7/10
A Dispassionate Flourish of Style You're Expected to Watch With a Nonchalant, Half-Sober Feeling of Sardonic Detachment
11 December 2008
The Genji and Heike gangs show down in a settlement named Utah, while a cliché stoic gunman comes to the support of what's left of the community, inspired by Sergio Corbucci's spaghetti western Django. I haven't seen Django, and actually I saw much more candid likeness to Kurosawa's Yojimbo and Sergio Leone's A Fistful of Dollars.

The fast-paced action is well staged on a set that sponges both western and samurai ways of life. Miike jumbles both sensationalized gunplay and martial arts swordplay, which interact solidly in anticipation of the climactic fight, by which time we're practically exhausted. What may be the oddest facet of Miike's western, if you'll accept the odd/Miike redundancy, is his choice to apply a Japanese cast to speak English. It's a curious variety that initially feels like a gimmicky innovation, merely to blend into this aimless entertainment's wacky milieu. Nevertheless, it results keeping the characters two-dimensional and the audience aloof. Quentin Tarantino, who plays a bit role, speaks English as usual but with some gawky, cartoonish twang and tone of voice with the talent of an 11-year-old and no sense of cultural origin and no connection at all to the subject matter, obscure though it may be. I really wish he would either never act again, or learn how to portray a real human being and not some B-movie caricature, which no matter what role he's ever played is what he always does. He measures all of life to B-movie caricature.
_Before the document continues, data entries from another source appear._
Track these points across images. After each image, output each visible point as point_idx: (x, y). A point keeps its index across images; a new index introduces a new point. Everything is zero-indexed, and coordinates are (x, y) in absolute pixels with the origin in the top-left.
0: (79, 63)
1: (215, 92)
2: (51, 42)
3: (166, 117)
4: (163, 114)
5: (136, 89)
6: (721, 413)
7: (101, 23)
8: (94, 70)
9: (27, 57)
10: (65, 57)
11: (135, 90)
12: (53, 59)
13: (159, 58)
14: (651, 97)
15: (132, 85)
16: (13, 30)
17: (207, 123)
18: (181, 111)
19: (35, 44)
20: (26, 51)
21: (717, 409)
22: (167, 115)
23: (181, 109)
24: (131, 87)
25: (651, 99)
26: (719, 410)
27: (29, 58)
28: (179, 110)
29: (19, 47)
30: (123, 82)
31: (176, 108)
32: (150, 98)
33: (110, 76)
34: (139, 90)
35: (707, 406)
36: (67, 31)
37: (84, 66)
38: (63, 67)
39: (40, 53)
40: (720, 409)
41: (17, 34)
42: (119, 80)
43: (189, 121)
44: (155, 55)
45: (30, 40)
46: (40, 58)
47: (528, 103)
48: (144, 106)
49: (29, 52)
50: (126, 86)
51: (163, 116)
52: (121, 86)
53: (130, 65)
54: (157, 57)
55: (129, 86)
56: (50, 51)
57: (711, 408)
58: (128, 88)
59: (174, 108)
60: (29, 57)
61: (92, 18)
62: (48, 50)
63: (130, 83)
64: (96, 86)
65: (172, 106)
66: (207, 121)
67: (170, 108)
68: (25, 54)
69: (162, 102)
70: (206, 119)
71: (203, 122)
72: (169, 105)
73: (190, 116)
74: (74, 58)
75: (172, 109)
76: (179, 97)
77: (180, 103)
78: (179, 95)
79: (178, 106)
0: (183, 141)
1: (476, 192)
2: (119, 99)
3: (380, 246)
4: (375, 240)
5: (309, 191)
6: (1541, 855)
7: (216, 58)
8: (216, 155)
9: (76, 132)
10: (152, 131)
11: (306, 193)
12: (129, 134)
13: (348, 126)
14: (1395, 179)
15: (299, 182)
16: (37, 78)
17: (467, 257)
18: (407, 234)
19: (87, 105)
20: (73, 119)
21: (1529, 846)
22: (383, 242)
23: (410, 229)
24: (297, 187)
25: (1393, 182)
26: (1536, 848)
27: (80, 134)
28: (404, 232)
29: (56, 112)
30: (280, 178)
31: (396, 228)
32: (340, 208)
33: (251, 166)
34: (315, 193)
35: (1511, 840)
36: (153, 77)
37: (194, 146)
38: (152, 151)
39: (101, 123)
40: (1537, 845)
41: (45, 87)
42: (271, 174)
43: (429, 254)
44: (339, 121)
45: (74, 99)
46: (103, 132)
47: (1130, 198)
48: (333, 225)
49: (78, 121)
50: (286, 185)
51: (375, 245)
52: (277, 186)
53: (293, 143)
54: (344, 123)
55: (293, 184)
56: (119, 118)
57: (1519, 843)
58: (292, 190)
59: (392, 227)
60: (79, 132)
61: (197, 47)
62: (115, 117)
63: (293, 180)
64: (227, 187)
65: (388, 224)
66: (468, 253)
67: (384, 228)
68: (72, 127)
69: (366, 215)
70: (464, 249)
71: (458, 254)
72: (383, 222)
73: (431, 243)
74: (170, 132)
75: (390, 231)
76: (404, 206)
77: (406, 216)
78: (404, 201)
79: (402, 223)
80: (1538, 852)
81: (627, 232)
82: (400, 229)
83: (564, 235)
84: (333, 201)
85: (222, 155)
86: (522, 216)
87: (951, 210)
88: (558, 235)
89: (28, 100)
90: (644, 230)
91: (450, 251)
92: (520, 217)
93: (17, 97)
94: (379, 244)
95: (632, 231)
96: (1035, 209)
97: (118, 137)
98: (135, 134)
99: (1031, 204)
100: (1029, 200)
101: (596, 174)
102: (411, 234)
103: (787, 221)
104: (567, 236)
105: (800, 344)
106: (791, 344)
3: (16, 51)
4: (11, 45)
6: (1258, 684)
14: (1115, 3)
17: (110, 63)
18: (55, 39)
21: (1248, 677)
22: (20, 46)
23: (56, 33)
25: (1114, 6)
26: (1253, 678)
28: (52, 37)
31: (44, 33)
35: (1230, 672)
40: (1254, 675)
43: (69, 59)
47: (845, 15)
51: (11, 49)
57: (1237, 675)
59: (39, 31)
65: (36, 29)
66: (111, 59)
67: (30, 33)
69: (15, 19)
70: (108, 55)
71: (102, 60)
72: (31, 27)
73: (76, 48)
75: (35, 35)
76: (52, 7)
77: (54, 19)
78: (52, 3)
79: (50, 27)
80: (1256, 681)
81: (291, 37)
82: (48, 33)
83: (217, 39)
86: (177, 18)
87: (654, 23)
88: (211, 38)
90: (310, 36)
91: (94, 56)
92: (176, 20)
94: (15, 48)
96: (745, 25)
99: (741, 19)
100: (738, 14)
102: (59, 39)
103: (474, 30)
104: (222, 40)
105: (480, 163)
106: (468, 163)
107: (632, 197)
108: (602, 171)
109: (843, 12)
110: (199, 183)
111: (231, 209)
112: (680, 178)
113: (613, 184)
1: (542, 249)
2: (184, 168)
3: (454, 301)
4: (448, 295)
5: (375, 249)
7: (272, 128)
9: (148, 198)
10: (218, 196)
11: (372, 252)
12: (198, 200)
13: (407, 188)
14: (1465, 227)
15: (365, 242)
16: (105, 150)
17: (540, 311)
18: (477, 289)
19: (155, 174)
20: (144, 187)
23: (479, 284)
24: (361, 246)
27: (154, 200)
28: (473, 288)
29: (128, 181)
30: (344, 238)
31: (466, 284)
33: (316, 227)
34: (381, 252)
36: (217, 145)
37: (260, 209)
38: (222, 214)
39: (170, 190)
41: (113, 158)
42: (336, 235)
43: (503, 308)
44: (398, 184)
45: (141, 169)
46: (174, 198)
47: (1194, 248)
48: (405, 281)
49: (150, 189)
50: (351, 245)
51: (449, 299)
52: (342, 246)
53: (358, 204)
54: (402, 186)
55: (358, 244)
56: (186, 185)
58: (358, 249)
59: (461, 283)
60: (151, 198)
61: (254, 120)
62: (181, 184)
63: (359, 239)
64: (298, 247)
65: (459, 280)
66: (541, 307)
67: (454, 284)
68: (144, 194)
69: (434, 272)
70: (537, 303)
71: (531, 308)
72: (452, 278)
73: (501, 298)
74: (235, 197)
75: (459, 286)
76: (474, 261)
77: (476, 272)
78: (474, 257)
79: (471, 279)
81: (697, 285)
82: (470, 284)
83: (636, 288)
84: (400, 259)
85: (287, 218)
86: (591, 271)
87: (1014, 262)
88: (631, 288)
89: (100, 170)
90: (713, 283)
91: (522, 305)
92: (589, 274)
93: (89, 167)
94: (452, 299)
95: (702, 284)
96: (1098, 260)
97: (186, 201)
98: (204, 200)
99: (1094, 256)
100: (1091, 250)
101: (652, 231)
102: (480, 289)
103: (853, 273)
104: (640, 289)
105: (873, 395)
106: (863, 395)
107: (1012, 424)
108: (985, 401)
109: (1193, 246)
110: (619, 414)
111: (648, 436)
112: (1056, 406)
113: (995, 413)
Miike's typically cynical detachment from his work makes for another one of his zany spectacles, and with stunningly vivid production design. At the end of the day, this dispassionate flourish of style by itself is a very wearing encounter. This is not a film you become absorbed in but instead one that you're expected to watch with a nonchalant, half- sober feeling of sardonic lack of involvement. And some people like to watch movies that way. I don't think Miike has ever made a movie for everyone, even though he's made almost 70 in under 20 years. And for that I admire him.